Teaching hospitals are cheering a federal judge’s ruling directing CMS to recalculate payments they say unfairly penalized them for educating fellows.
The nearly 50 teaching hospitals listed as plaintiffs in the lawsuit argued that the formula CMS used to calculate the payments was “arbitrary and capricious” because it resulted in hospitals being paid less if they hosted fellows above a specific cap. The judge agreed that the formula ran contrary to the Medicare statute and directed CMS to recalculate the direct graduate medical education payments it owes the plaintiff hospitals.
The case is the result of five consolidated lawsuits that challenged payments dating back to 2005.
Hospitals’ DGME payments, calculated annually, depend on the number of residents—trainees fresh out of medical school who work under the supervision of attending physicians—and fellows the hospital trained during the year, measured in full-time equivalents. Not all doctors undertake fellowships after their residencies, but they typically add one to three years of study in a particular subspecialty area, according to the Association of American Medical Colleges.
The hospitals took issue with a set of Medicare regulations designed to implement a pair of statutes. The first statute gave fellows one-half the weight of residents when it comes to calculating payments. The second is Medicare’s limit on the number of resident FTEs that can be used to calculate DGME payments and lowers payments if hospitals go over that cap.
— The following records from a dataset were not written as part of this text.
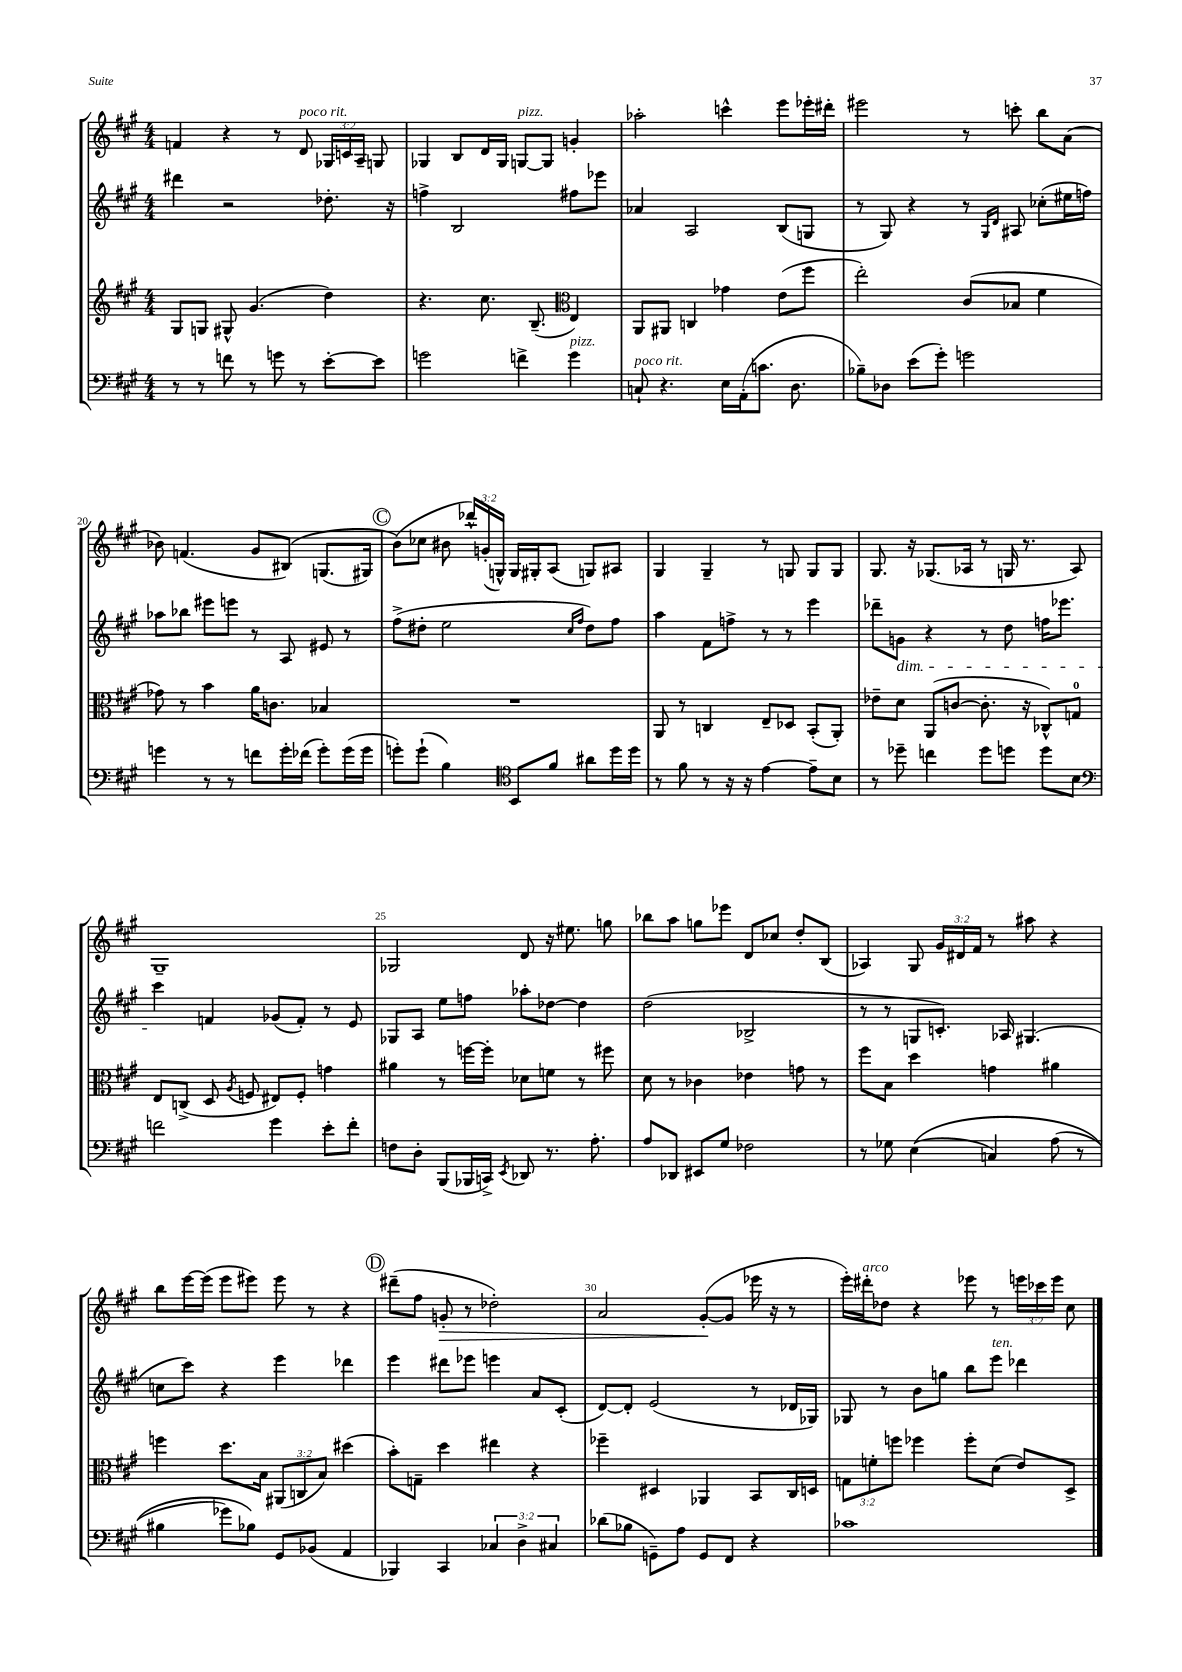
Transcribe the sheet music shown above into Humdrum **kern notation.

**kern	**kern	**kern	**kern
*staff4	*staff3	*staff2	*staff1
*clefF4	*clefG2	*clefG2	*clefG2
*k[f#c#g#]	*k[f#c#g#]	*k[f#c#g#]	*k[f#c#g#]
*M4/4	*M4/4	*M4/4	*M4/4
8r	8G#	4ddd#	4f
8r	8G	.	.
8f	8G#^^	2r	4r
8r	(4.g#	.	.
8g	.	.	8r
8r	.	.	8d
[8e'	4dd)	8.dd-'	24G-
.	.	.	24c
.	.	.	24A~
8e]	.	.	8G
.	.	16r	.
=	=	=	=
2g	4.r	4ff^	4G-
.	.	2B	8B
.	8.cc#	.	16d
.	.	.	16G-
4f^	.	.	[8G
.	(8.B~	.	.
.	.	.	8G]
*	*clefC3	*	*
4g	4E)	8ff#	4g'
.	.	8eee-	.
=	=	=	=
8C`	8AA	4a-	2aa-'
4.r	8AA#	.	.
.	4C	2A	.
16E	4g-	.	4ccc^^
(16AA'	.	.	.
8.c	.	.	.
.	(8e	(8B	8eee
8.D	.	.	.
.	8ff#	8G	16eee-'
.	.	.	16ddd#'
=	=	=	=
8B-~)	2ee')	8r	2eee#
8D-	.	8G#)	.
(8e	.	4r	.
8g#')	.	.	.
2g	(8c#	8r	8r
.	.	16qqG#	.
.	.	16qqd	.
.	8B-	8A#	8ccc'
.	4f#	(8cc-'	8bb
.	.	16ee#	(8a
.	.	16ff)	.
=	=	=	=
4g	8g-)	8aa-	8b-)
.	8r	8bb-	(4.f
8r	4b	8eee#	.
8r	.	8eee	.
8f	16a	8r	8g#
.	8.c	.	.
16g'	.	8A	&(8B#)
(16f-	.	.	.
8g')	4B-	8e#	(8.G
(16g	.	8r	.
16g	.	.	16G#)
=	=	=	=
8g')	1r	(8ff#^	(8b&)
(8g`	.	8dd#'	8cc-
4B)	.	2ee	8b#
.	.	.	24ddd-^^)
.	.	.	(24g'
.	.	.	24G^^)
*clefC4	*	*	*
8BB	.	.	16G
.	.	.	16G#'
8f#	.	.	(8A
.	.	16qqcc#	.
.	.	16qqff#	.
8a#	.	8dd#)	8G)
16dd	.	8ff#	8A#
16dd	.	.	.
=	=	=	=
8r	8AA	4aa	4G#
8f#	8r	.	.
8r	4C	8f#	4G#~
16r	.	8ff^	.
16r	.	.	.
[4e	8E~	8r	8r
.	8D-	8r	8G
8e~]	(8BB'	4eee	8G
8B	8AA')	.	8G
=	=	=	=
8r	8e-~	8ddd-~	8.G#
8dd-~	8d	8g	.
.	.	.	16r
4cc	(8AA	4r	(8.G-
.	[8c	.	.
.	.	.	16A-
8dd-	8.c']	8r	8r
8dd	.	8dd	16G
.	16r	.	8.r
8dd	8C-^^)	16ff	.
.	.	8.eee-	.
8B	8G	.	8A-)
=	=	=	=
*clefF4	*	*	*
2f	8E	4ccc#	1G#~
.	(8C^	.	.
.	8D	4f	.
.	8qA	.	.
.	8F	.	.
4g#	8E#)	(8g-	.
.	8F'	8f')	.
8e'	4g	8r	.
8f'	.	8e	.
=	=	=	=
8F	4a#	8G-	2G-
8D'	.	8A	.
(8BBB	8r	8ee	.
16BBB-	[16ff	8ff	.
16CC^)	16ff']	.	.
8qEE	.	.	.
8DD-	8d-	8aa-'	8d
8.r	8f	[8dd-	16r
.	.	.	8.ee#
.	8r	4dd-]	.
8.A'	.	.	.
.	8ff#	.	8gg
=	=	=	=
8A	8d	(2dd	8bb-
8DD-	8r	.	8aa
8EE#	4c-	.	8gg
8G#	.	.	8eee-
2F-	4e-	2B-^	8d
.	.	.	8cc-
.	8g	.	8dd'
.	8r	.	(8B
=	=	=	=
8r	8ff#	8r	4A-)
8G-	8B	8r	.
&((4E	4dd	8G	8G#
.	.	8.c')	24g#
.	.	.	24d#
.	.	.	24f#
4C)	4g	.	8r
.	.	16A-	.
.	.	(4.G#	8aa#
(8A	4a#	.	4r
8r	.	.	.
=	=	=	=
4B#	4ff	8cc	8bb
.	.	8ccc#)	[16eee
.	.	.	(16eee]
8g-)	8.dd	4r	8eee
8B-&)	.	.	8eee#)
.	16B	.	.
8GG#	(12AA#	4eee	8eee#
.	12C	.	.
(8BB-	.	.	8r
.	12B)	.	.
4AA	(4dd#	4ddd-	4r
=	=	=	=
4BBB-)	8b')	4eee	(8ddd#~
.	8G~	.	8ff#
4CC#	4dd	8ddd#	8g'
.	.	8eee-	8r
6C-	4ee#	4eee	2dd-')
6D^	.	.	.
.	4r	8a	.
6C#	.	.	.
.	.	(8c#'	.
=	=	=	=
(8d-	4ff-~	[8d)	2a
8B-	.	8d']	.
8GG~)	4D#	(2e	.
8A	.	.	.
8GG	4AA-	.	([8g#'
8FF#	.	.	8g#]
4r	8BB	8r	16eee-
.	.	.	16r
.	16C#	16d-	8r
.	16D	16G-)	.
=	=	=	=
1c-	12G	8G-	16eee')
.	.	.	16ddd#'
.	12f'	.	.
.	.	8r	8dd-
.	12ff	.	.
.	4ff-	8b	4r
.	.	8gg	.
.	8ff-'	8bb	8eee-
.	(8d	8eee	8r
.	8e)	4ddd-	24eee
.	.	.	24ccc-
.	.	.	24eee
.	8D^	.	8cc#
==	==	==	==
*-	*-	*-	*-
For most hospitals, the FTE cap is equal to the number of resident FTEs claimed on their 1996 Medicare cost reports, according to King & Spalding, which represented plaintiff hospitals in the lawsuit.
In response to those statutes, CMS implemented a formula for calculating DGME payments that adjusts a hospital’s FTE count downward if it is in excess of the cap.
“For every fellow you train after you’ve reached your cap, you will receive less reimbursement than a hospital that trains right up to its cap,” said Mark Polston, a partner with King & Spalding. “That’s the phenomenon that Congress never envisioned. It’s putting a penalty on hospitals that teach fellows.”
Polston couldn’t say whether CMS’ formula has caused medical schools to train fewer fellows, but he said the ruling will be helpful in crafting those programs going forward.
“This will be a great decision for teaching hospitals and academic medical centers because it does give them a little bit more flexibility in terms of how they train fellows,” he said. “More to the point, it adequately compensates them for training those fellows in a way the Medicare program had not in the past.”
U.S. District Court Judge Timothy Kelly’s ruling means that CMS must recalculate payments for the plaintiff hospitals. The ruling does not require the agency to change its existing formula for calculating DGME payments, although the plaintiff hospitals hope it does anyway, Polston said. The ruling certainly paves the way for other teaching hospitals to challenge their own DGME reimbursements under the current formula, he added.
CMS can appeal the May 17 ruling, although it has not done so yet. CMS spokesperson Tony Rosa wrote in an email that CMS does not comment on pending lawsuits or litigation.
Each of the plaintiffs in the case are teaching hospitals that train residents in excess of their FTE caps and also train fellows, according to King & Spalding. The list includes a number of prominent teaching hospitals: Yale-New Haven Hospital, Montefiore Medical Center, Mount Sinai Medical Center, Maimonides Medical Center, Banner University Medical Center Phoenix, Memorial Hermann-Texas Medical Center and others.
Kelly was not convinced by the government’s argument that the hospitals had waived their right to challenge CMS’ regulation because they did not raise objections during its notice-and-comment period when the regulation was adopted in 1997.
The ruling grants the plaintiffs’ motion for summary judgment and denies the same motion filed by the defendant, the U.S. Department of Health and Human Services.